Re: [Mesa-dev] Perfetto CPU/GPU tracing

2021-02-12 Thread John Bates
On Fri, Feb 12, 2021 at 5:01 AM Tamminen, Eero T 
wrote:

>
> Unlike some other Linux tracing solutions, Perfetto appears to be for
> Android / Chrome(OS?), and not available from in common Linux distro
> repos.
>
> So, why Perfetto instead of one of the other solutions, e.g. from ones
> mentioned here:
> https://tracingsummit.org/ts/2018/
> ?
>
>
Good question. Perfetto is for Linux, Android, and Chrome OS. Not sure what
Linux distros provide it besides Android and Chrome OS. It provides
comprehensive tracing solutions from data collection and tools to
convenient web-based UI and analysis as well as interoperation with
other trace data providers. Looking at the tracing summit presentations,
for example, there appear to be some good additional tracing data sources
that could potentially feed into Perfetto trace daemon and UI. But none of
those particular projects are providing a comprehensive solution like
Perfetto is. Lots more detail at perfetto.dev.


> And, if tracing API is added to Mesa, shouldn't it support also
> tracepoints for other tracing solutions?
>
> I mean, code added to drivers themselves preferably should not have
> anything perfetto/percetto specific.  Tracing system specific code
> should be only in one place (even if it's just macros in common header).


I agree it makes sense to keep the macro API implementation in a common
mesa header so that we have the option of changing out the backend. On the
other hand, it can get difficult to maintain more than one tracing backend,
especially when tracing usage goes beyond the simple TRACE_SCOPE(__func__)
macros. For example, with GPU timeline tracks, counters, etc. I would not
expect mesa devs to test their tracing code on more than one tracing
backend, so it would be likely for other backends to regress. So ideally we
could pick one.

BRIEF 1 = Set down, word for word, everything in the Perfetto tracing thread from "I agree it makes" down to "the simple TRACE_SCOPE(__func__)".

DATA =
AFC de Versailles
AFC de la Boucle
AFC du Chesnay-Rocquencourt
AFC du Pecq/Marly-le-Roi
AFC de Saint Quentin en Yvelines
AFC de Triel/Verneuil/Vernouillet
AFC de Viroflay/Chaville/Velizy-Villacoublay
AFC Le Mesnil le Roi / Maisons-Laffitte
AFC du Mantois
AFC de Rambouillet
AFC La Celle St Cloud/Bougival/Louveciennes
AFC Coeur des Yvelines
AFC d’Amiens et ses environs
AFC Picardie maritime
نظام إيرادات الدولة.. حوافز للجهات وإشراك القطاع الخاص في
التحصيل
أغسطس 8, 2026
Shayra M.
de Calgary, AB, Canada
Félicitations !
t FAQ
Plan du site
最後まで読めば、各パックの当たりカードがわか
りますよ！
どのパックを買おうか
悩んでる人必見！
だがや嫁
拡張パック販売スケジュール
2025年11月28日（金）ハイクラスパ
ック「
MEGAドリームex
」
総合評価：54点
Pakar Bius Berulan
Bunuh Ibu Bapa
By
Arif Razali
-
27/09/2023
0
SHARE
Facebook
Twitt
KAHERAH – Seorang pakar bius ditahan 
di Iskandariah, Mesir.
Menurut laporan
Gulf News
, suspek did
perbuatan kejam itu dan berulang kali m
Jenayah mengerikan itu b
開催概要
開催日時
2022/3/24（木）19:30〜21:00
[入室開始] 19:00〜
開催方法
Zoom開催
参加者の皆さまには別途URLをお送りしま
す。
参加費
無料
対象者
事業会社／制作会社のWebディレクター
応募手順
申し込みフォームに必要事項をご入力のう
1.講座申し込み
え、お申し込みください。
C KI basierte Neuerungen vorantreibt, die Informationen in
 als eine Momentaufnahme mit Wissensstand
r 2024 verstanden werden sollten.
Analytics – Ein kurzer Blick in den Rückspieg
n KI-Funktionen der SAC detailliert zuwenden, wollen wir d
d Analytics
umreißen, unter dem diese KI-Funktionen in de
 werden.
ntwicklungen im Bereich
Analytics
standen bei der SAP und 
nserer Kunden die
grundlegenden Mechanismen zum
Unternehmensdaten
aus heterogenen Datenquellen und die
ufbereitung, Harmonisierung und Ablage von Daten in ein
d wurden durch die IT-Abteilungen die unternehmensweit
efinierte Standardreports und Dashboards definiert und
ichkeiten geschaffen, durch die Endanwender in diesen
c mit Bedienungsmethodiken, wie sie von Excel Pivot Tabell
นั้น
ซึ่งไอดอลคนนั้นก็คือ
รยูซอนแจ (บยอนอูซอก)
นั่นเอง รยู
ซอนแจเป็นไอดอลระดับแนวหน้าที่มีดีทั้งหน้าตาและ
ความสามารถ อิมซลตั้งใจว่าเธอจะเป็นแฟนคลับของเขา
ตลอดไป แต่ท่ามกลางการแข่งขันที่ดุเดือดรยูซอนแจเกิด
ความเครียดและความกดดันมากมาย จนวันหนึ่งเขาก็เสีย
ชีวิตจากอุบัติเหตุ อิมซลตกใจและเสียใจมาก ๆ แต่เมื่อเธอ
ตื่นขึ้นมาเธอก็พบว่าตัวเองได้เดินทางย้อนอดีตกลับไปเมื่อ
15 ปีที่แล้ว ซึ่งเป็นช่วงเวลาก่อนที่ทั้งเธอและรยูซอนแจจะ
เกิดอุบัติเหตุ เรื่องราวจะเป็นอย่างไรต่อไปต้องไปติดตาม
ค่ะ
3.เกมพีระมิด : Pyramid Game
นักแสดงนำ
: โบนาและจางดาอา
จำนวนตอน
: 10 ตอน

BRIEF 2 = Substitute "LinkedIn" for "Facebook" in the records, from their start down to the line containing "え、お申し込みください。", and reproduce those lines alone with everything else unchanged.

WRITTEN ANSWER 1 =
I agree it makes sense to keep the macro API implementation in a common
mesa header so that we have the option of changing out the backend. On the
other hand, it can get difficult to maintain more than one tracing backend,
especially when tracing usage goes beyond the simple TRACE_SCOPE(__func__)

WRITTEN ANSWER 2 =
AFC de Versailles
AFC de la Boucle
AFC du Chesnay-Rocquencourt
AFC du Pecq/Marly-le-Roi
AFC de Saint Quentin en Yvelines
AFC de Triel/Verneuil/Vernouillet
AFC de Viroflay/Chaville/Velizy-Villacoublay
AFC Le Mesnil le Roi / Maisons-Laffitte
AFC du Mantois
AFC de Rambouillet
AFC La Celle St Cloud/Bougival/Louveciennes
AFC Coeur des Yvelines
AFC d’Amiens et ses environs
AFC Picardie maritime
نظام إيرادات الدولة.. حوافز للجهات وإشراك القطاع الخاص في
التحصيل
أغسطس 8, 2026
Shayra M.
de Calgary, AB, Canada
Félicitations !
t FAQ
Plan du site
最後まで読めば、各パックの当たりカードがわか
りますよ！
どのパックを買おうか
悩んでる人必見！
だがや嫁
拡張パック販売スケジュール
2025年11月28日（金）ハイクラスパ
ック「
MEGAドリームex
」
総合評価：54点
Pakar Bius Berulan
Bunuh Ibu Bapa
By
Arif Razali
-
27/09/2023
0
SHARE
LinkedIn
Twitt
KAHERAH – Seorang pakar bius ditahan 
di Iskandariah, Mesir.
Menurut laporan
Gulf News
, suspek did
perbuatan kejam itu dan berulang kali m
Jenayah mengerikan itu b
開催概要
開催日時
2022/3/24（木）19:30〜21:00
[入室開始] 19:00〜
開催方法
Zoom開催
参加者の皆さまには別途URLをお送りしま
す。
参加費
無料
対象者
事業会社／制作会社のWebディレクター
応募手順
申し込みフォームに必要事項をご入力のう
1.講座申し込み
え、お申し込みください。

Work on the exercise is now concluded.